Editor’s note: This week, Reuters Opinion is going to be publishing five excerpts – one each day – from D.W. Gibson’s new book, Not Working, an oral history of the recession. Gibson spent months traveling across America talking to people who had been laid off.
Today’s entry is Heather Dupree’s. Heather is a 38-year-old who lives in Marietta, Georgia. She grew up in Miami and went to Florida International University. Her dad worked for Pan Am, and her parents relocated to Atlanta when the company was acquired by Delta. After college, Heather followed her parents to Georgia. She shares a home in a wooded neighborhood with her partner, Leslie, and Leslie’s sixth-grade daughter, Gabby, from a previous relationship.
This is Heather’s story.
I actually went to school for a couple different things; I couldn’t figure out what I wanted to do. Originally, I wanted to teach, so I have a minor in education. And then I decided late that I wanted to get into computers. So I got my bachelor’s in communications with a bunch of computer classes underneath it, and I started doing websites when I was in college.

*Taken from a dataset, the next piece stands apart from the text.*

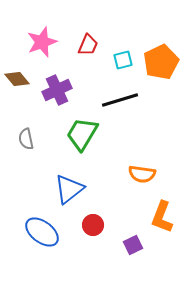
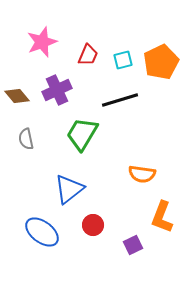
red trapezoid: moved 10 px down
brown diamond: moved 17 px down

I got on with a healthcare company. They brought me on as a contractor to rebuild their website. I was with C. for seven years, and in March of 2010 they laid me off. My boss walked back into my office with me and shut the door, and he just started crying. And then I just lost it. I tried to be strong, but I can’t actually sit there and watch a man cry without crying. So I was pretty upset. And then I just called Leslie and said, “You’ve gotta come pick me up.”
And she’s like, “What’s going on?”
I’m like, “You really just need to come pick me up.”
She got there, and she thought that they had let my boss go, and that’s why I was upset. And I was like, “Nope. That’s not really it…” So that’s kind of how that went down. And I really didn’t even have a chance to, you know, say goodbye to anybody really at that time. They were kind of just, like, “Hey, get your stuff and pack it up.”